KUTIPAN PILIHAN ::
☆ ☆ ☆ ☆ ☆ ☆ ☆
Kecintaan si anak kepada ibunya, tampak pula ketika ia mengetahui ibunya sudah meninggal. Perhatikanlah kutipan berikut:
“Ia tertidur” pikirku, lalu aku mendekatinya. Kuperhatikan wajahnya dengan mata
dan pipinya yang cekung-cekung. Lalu dadanya.
Seperti dada ayam, pikirku. Tiba-tiba kusadar dadanya tak bergerak. Kuraba keningnya, lalu kubuka kelopak matanya. Ibu telah mati! Perasaan syukur yang ganjil tak memberi kesempatan pada haru yang menyumbat kerongkonganku.
Pernyataan “Perasaan syukur yang ganjil tak memberi kesempatan pada haru yang menyumbat kerongkonganku” mengungkapkan, betapa sesungguhnya si tokoh aku diterjang perasaan yang kontradiksi. Di satu pihak, ia bersyukur karena ibunya terbebas dari penderitaan, dan di pihak lain, ia berduka karena harus berpisah untuk selamanya dengan orang yang dicintainya itu. Dan Sitor cukup menyatakannya dengan: “perasaan syukur yang ganjil … dan haru yang menyumbat….” Sebuah cara pengungkapan yang sederhana, namun bermakna sangat mendalam. Sebuah pernyataan yang cerdas, sangat puitis dan memancarkan kekayaan citraan atas perasaan haru-pedih, dan entah apa lagi.
Dengan bentuk kilas balik, pengarang juga mempunyai kesempatan untuk mengungkapkan betapa sesungguhnya si anak sangat peduli dan begitu memperhatikan orang tuanya. Dengan begitu, kilas balik itu berfungsi untuk memperkuat, bagaimana sebenarnya hubungan anak—ibu—ayah dalam keluarga Batak.
☆ ☆ ☆ ☆ ☆ ☆ ☆
BAHAN TERSEDIA ::
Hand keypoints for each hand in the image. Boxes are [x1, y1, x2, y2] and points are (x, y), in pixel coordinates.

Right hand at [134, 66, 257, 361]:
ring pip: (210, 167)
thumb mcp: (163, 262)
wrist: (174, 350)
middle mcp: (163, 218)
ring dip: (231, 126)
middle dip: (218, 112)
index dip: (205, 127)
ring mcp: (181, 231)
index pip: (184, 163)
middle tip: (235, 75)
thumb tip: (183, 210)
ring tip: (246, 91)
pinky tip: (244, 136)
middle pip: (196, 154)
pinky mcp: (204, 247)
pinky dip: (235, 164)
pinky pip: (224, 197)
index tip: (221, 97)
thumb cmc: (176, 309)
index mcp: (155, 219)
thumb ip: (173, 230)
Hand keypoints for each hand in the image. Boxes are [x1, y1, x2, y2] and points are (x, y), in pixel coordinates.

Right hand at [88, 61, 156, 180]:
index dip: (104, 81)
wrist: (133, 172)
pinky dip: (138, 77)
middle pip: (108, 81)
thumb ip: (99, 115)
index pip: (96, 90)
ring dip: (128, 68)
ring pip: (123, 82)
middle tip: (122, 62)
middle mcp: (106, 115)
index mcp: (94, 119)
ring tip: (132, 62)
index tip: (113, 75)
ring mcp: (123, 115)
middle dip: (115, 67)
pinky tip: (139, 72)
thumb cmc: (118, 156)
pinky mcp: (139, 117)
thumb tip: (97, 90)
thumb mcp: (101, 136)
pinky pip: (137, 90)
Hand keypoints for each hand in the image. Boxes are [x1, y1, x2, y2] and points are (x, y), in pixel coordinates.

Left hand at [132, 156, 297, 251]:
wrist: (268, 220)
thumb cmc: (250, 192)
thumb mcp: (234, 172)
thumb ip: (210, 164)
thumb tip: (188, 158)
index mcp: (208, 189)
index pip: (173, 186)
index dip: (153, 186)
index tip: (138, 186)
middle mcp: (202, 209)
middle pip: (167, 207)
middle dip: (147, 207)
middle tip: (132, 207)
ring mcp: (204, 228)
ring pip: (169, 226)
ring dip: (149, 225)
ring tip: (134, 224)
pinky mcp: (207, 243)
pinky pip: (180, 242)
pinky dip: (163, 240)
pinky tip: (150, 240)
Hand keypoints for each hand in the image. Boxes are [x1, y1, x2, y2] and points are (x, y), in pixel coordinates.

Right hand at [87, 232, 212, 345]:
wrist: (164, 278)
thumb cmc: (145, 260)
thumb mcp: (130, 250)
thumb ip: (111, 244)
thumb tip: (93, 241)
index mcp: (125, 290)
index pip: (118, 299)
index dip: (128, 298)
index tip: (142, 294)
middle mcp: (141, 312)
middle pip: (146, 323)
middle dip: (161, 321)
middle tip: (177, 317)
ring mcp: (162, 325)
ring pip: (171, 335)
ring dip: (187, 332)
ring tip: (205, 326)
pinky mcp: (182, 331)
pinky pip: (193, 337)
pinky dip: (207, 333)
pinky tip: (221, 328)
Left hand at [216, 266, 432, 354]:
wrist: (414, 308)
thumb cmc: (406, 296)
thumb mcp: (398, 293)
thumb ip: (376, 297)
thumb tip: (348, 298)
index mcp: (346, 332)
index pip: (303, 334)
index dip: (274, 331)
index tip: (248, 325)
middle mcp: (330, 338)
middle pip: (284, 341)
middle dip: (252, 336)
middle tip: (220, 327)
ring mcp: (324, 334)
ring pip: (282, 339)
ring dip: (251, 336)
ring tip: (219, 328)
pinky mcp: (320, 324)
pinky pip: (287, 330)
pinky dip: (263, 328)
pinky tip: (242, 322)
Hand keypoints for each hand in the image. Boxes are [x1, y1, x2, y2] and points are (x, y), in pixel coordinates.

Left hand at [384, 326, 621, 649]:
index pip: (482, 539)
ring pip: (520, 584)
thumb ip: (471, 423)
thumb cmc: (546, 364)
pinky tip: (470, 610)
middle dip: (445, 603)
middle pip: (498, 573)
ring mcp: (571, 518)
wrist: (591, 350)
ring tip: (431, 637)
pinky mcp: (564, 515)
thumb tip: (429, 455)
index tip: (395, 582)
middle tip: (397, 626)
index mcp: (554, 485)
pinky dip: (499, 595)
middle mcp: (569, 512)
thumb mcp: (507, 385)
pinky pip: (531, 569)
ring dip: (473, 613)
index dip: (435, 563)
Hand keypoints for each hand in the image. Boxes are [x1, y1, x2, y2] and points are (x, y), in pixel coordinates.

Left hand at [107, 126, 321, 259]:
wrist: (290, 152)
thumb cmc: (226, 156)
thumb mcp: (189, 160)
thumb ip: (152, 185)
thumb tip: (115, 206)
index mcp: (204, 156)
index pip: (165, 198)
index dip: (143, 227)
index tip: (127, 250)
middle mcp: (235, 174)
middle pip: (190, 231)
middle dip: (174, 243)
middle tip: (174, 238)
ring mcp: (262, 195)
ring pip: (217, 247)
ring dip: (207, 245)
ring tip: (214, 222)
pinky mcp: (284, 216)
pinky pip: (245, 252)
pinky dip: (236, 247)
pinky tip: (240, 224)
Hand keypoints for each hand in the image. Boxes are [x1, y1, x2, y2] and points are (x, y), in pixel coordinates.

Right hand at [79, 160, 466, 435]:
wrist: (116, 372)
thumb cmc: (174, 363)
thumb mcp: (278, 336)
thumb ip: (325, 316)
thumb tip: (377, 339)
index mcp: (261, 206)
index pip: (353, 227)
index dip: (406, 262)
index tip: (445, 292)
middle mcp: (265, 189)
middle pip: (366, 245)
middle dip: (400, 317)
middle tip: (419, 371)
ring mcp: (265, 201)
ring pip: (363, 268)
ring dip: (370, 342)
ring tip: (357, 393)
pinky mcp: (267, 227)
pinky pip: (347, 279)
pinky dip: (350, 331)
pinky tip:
☆ ☆ ☆ ☆ ☆ ☆ ☆
PERINTAH KERJA 1 :: Tolong tuliskan kembali bagian kutipan pilihan yang diawali kata-kata yang memuat "Seperti dada ayam, pikirku." dan diakhiri dengan "yang menyumbat kerongkonganku.".
PERINTAH KERJA 2 :: Ringkaslah kutipan pilihan dalam dua kalimat.

KOLOM JAWABAN 1 ::
Seperti dada ayam, pikirku. Tiba-tiba kusadar dadanya tak bergerak. Kuraba keningnya, lalu kubuka kelopak matanya. Ibu telah mati! Perasaan syukur yang ganjil tak memberi kesempatan pada haru yang menyumbat kerongkonganku.

KOLOM JAWABAN 2 :: Kecintaan si anak kepada ibunya tampak ketika ia mengetahui ibunya sudah meninggal, dan ungkapan tentang perasaan syukur yang ganjil serta haru yang menyumbat kerongkongan menunjukkan perasaan yang bertentangan: bersyukur karena ibunya terbebas dari penderitaan sekaligus berduka karena berpisah selamanya. Melalui bentuk kilas balik, pengarang memperlihatkan betapa si anak peduli pada orang tuanya sekaligus memperkuat gambaran hubungan anak, ibu, dan ayah dalam keluarga Batak.